Ya en el segundo concilio ecuménico, precisamente en Constantino-pla (381), se hicieron notar las repercusiones de la exaltación política en la postura eclesiástica: aquella sede episcopal, tan joven aún, obtiene la primacía de honor después de Roma, porque «esta ciudad es la nueva Roma». Así, crasamente, las categorías mentales políticas son trasplantadas al ámbito eclesiástico y utilizadas para la constitución de la Iglesia.

8. Esto es tanto como decir que en Oriente se implantó el cesaropapismo. Entre tanto, los papas romanos, que hasta la alianza de Esteban II con Pipino (752-753) habían sido súbditos políticos del emperador romano de Oriente, se convirtieron en paladines de la libertad de la Iglesia; casi ininterrumpidamente se opusieron a las presiones imperiales, a menudo en medio de gravísimos apuros económicos y políticos.
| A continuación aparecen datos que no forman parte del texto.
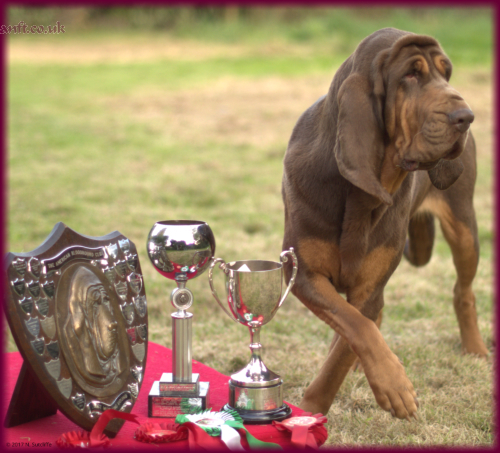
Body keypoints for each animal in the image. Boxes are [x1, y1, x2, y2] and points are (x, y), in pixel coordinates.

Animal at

Al mismo tiempo se convirtieron en guardianes de la ortodoxia de la fe proclamada por los concilios ecuménicos de Oriente. Esta afirmación es exacta, aunque desde luego no silenciaremos las excepciones que se deben mencionar (Honorio, § 27).

Es indiscutible que muchas veces al clero oriental le faltó el necesario sentido de la independencia. Mas no se debe olvidar, a la hora de enjuiciarlo, que el obispo y (desde el año 381) patriarca de Constantinopla era totalmente dependiente del emperador. La sede episcopal era creación del emperador y el obispo un «advenedizo», mientras que Roma tenía su propia tradición apostólica secular. No obstante, figuras como Atanasio y Crisóstomo (§ 26) ponen de manifiesto también en Oriente la fuerza de la libertad eclesiástico-cristiana. E igualmente en Occidente un hombre como Ambrosio está (ante el emperador Teodosio) animado del mismo espíritu.

Notas

[5] Santa Constanza es una construcción aneja a la basílica de santa Inés (= deseo de ser enterrado junto a la tumba de los mártires).

[6] Fue siempre amigo de aquel Eusebio de Nicomedia (que lo bautizó), aunque éste había sido excomulgado por el Concilio de Nicea. Constantino fue también el que confinó a Atanasio en Tréveris en el año 335, como también a Osio, el anciano obispo de Córdoba.

[7] La controversia sobre la doctrina de Arrio, para resolver la cual él tanto se había esforzado en Nicea, la consideraba una charlatanería inútil.